Notwithstanding the fact that the claimant in the 2019 case of Clochfaen Estate Limited v Bryn Blaen Wind Farm Ltd had not exercised them for 60 years, they were not deterred from applying to the court claiming that there had been an interference with their sporting rights, caused by the recent construction of a wind farm.
In 2016, planning permission was obtained to develop a wind farm to the north of the land and to use the land in question for a temporary compound for access and associated works. The land in question was used for this purpose between May 2017 and April 2018, after which it was restored to agricultural use. The claimant argued that the in part temporary and in part permanent development of the land in question constituted an interference with its shooting rights over it and sought a declaration, injunction and damages from the wind farm owners.
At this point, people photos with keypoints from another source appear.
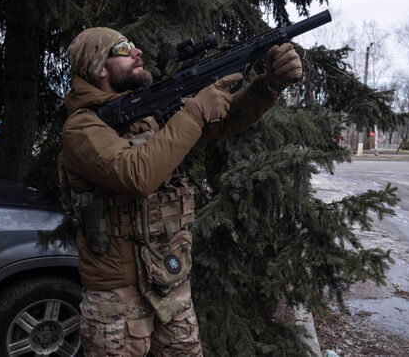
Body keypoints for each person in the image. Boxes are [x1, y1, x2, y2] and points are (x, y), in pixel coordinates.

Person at [58, 27, 302, 356]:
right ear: (98, 67)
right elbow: (136, 175)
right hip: (115, 295)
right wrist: (195, 111)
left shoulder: (148, 113)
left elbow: (225, 118)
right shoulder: (81, 128)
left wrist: (269, 86)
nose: (138, 52)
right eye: (124, 48)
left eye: (135, 45)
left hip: (169, 277)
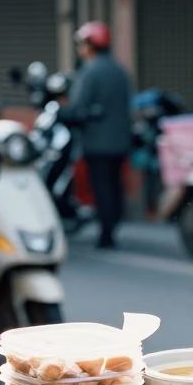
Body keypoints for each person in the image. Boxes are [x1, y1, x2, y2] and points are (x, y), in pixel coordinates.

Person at [62, 21, 133, 248]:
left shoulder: (89, 71)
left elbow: (77, 107)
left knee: (102, 187)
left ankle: (106, 235)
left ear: (90, 45)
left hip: (97, 142)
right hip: (120, 142)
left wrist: (66, 112)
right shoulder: (119, 71)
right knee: (114, 184)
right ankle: (112, 227)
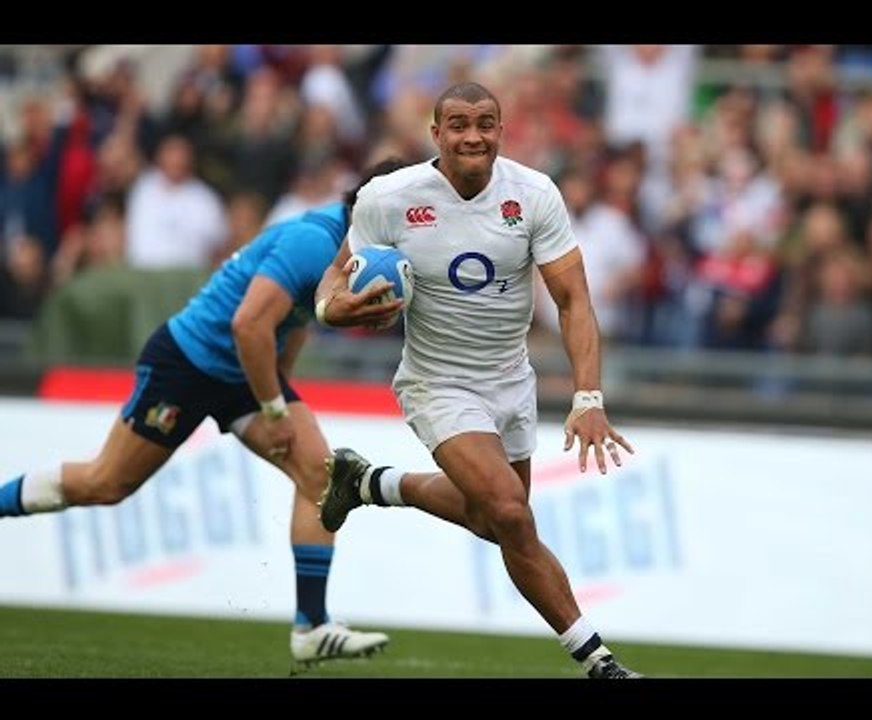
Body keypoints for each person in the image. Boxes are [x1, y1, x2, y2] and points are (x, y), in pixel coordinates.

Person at [0, 158, 407, 666]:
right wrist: (276, 410)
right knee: (105, 483)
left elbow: (293, 317)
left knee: (323, 477)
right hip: (188, 363)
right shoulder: (313, 242)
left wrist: (278, 385)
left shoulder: (349, 247)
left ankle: (311, 626)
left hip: (245, 372)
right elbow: (247, 326)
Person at [314, 82, 641, 679]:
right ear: (435, 134)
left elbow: (573, 300)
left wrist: (588, 397)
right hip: (437, 381)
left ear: (500, 130)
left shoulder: (534, 194)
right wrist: (331, 310)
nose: (473, 136)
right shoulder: (389, 198)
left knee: (493, 518)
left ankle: (370, 482)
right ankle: (599, 662)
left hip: (511, 380)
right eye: (459, 124)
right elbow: (333, 282)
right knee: (511, 515)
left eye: (485, 123)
The High Court held that it was not necessary to show actual loss to succeed with a trespass claim and that here, there had indeed been substantial interference to the claimant’s rights. That said, the land had been restored and the interference had only been temporary. Further, given the claimant had not in any event been using the rights (unsurprising, given that the land was hedged about with houses, roads and infrastructure) the damages were limited to nominal damages of £100.
The point remains, that the results might have been very different on other facts – had the sporting rights been valuable and well-used, for example – also, that when granting sporting rights to third parties, the knock-on effect of that grant on neighbouring land and whether this will restrict future development should be remembered.